-- WORK ITEM --
Rewrite the text of the records below with each "category" changed to "group" and everything else left as it is. Leave the pictures out.

[Collection entries]
BEGIN

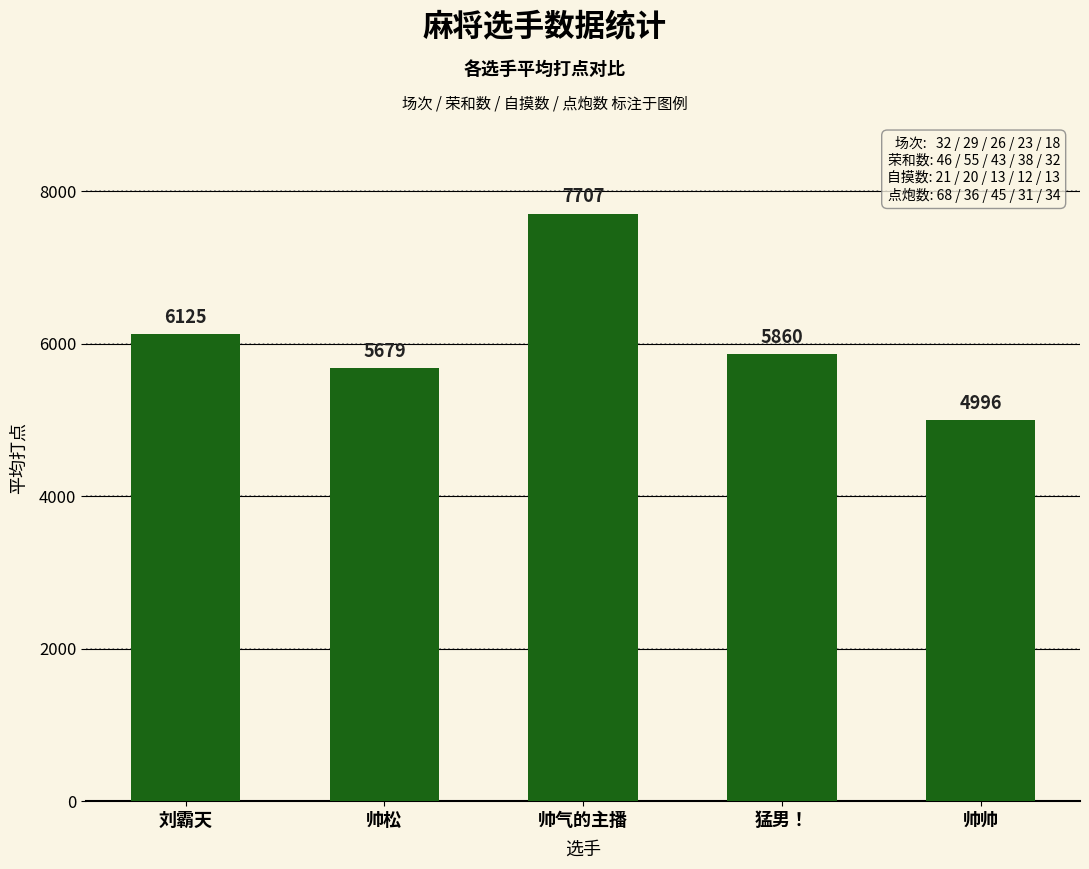

Which category has the highest value across all series?

帅气的主播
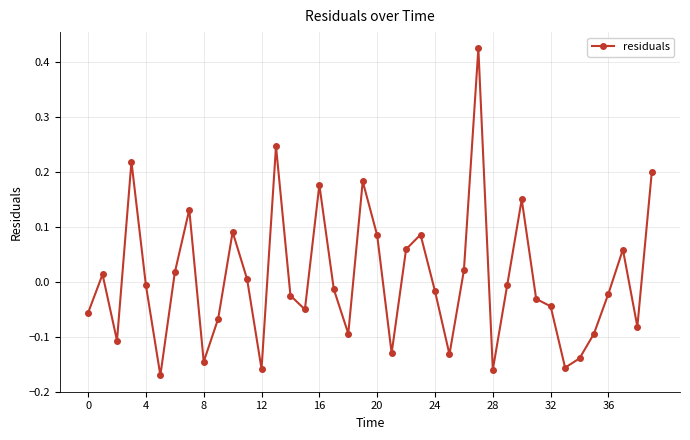

How many values are above zero?

17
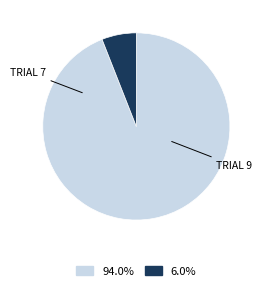

Does any single category account for the majority?

Yes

END

-- TASK ANSWER --
Which group has the highest value across all series?

帅气的主播

How many values are above zero?

17

Does any single group account for the majority?

Yes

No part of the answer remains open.